## WORK REQUEST:
Only lines containing the string "lätt" belong in the answer; find them in the records and copy them.

ENTRIES PROVIDED: Begin

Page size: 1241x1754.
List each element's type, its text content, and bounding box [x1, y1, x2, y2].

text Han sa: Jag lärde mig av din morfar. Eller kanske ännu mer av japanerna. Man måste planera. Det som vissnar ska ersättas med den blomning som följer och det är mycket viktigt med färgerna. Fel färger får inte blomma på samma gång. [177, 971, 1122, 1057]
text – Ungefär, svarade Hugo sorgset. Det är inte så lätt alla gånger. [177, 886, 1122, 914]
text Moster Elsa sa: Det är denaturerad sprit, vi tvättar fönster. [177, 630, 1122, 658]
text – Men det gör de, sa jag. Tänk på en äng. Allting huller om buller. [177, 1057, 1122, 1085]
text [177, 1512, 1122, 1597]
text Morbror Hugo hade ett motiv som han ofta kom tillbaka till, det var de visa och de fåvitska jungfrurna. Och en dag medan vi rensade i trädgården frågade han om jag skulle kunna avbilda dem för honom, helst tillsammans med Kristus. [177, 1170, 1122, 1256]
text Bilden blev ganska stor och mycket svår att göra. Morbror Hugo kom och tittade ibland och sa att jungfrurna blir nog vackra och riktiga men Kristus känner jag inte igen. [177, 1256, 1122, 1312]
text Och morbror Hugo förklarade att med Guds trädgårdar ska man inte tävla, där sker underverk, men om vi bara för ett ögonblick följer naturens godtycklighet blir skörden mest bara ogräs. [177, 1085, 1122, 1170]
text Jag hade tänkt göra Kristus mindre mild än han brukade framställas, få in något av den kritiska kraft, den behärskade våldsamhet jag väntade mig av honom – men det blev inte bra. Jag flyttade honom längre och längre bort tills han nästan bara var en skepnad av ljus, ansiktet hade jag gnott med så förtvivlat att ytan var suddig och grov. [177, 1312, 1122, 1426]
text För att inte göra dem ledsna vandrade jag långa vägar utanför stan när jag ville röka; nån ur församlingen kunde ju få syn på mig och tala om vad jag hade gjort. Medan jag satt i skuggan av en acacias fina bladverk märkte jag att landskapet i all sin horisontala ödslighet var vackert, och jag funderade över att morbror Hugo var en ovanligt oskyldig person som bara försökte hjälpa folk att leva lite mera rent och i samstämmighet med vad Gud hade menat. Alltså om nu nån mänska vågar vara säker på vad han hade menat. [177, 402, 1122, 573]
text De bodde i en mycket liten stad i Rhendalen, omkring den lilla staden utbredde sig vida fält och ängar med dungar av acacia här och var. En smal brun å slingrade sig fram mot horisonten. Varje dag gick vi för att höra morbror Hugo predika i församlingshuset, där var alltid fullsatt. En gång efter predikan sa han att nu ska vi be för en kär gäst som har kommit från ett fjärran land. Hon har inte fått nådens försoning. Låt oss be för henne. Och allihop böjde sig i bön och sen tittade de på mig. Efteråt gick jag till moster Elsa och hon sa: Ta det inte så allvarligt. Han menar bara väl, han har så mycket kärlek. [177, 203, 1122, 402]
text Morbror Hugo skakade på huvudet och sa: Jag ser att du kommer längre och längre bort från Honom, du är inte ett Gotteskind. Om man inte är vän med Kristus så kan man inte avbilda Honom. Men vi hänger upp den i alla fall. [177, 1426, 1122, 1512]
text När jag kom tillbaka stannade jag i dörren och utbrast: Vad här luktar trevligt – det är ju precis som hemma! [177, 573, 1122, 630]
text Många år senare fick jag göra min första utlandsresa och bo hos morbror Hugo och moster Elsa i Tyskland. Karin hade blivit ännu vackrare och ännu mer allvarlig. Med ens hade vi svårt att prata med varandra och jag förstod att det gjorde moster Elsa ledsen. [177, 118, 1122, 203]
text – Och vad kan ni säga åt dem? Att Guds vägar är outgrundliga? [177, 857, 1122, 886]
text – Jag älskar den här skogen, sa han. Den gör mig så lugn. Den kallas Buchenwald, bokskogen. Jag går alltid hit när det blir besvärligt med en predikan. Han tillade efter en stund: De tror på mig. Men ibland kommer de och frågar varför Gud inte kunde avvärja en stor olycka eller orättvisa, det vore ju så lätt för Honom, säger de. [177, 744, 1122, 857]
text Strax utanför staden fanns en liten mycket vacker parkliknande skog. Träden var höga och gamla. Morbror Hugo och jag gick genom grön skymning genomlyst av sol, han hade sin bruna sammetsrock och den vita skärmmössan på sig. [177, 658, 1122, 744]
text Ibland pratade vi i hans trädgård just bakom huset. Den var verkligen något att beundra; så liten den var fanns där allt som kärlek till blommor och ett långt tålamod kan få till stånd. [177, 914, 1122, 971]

ENTRIES PROVIDED: End

## WRITTEN ANSWER:
text – Ungefär, svarade Hugo sorgset. Det är inte så lätt alla gånger. [177, 886, 1122, 914]
text – Jag älskar den här skogen, sa han. Den gör mig så lugn. Den kallas Buchenwald, bokskogen. Jag går alltid hit när det blir besvärligt med en predikan. Han tillade efter en stund: De tror på mig. Men ibland kommer de och frågar varför Gud inte kunde avvärja en stor olycka eller orättvisa, det vore ju så lätt för Honom, säger de. [177, 744, 1122, 857]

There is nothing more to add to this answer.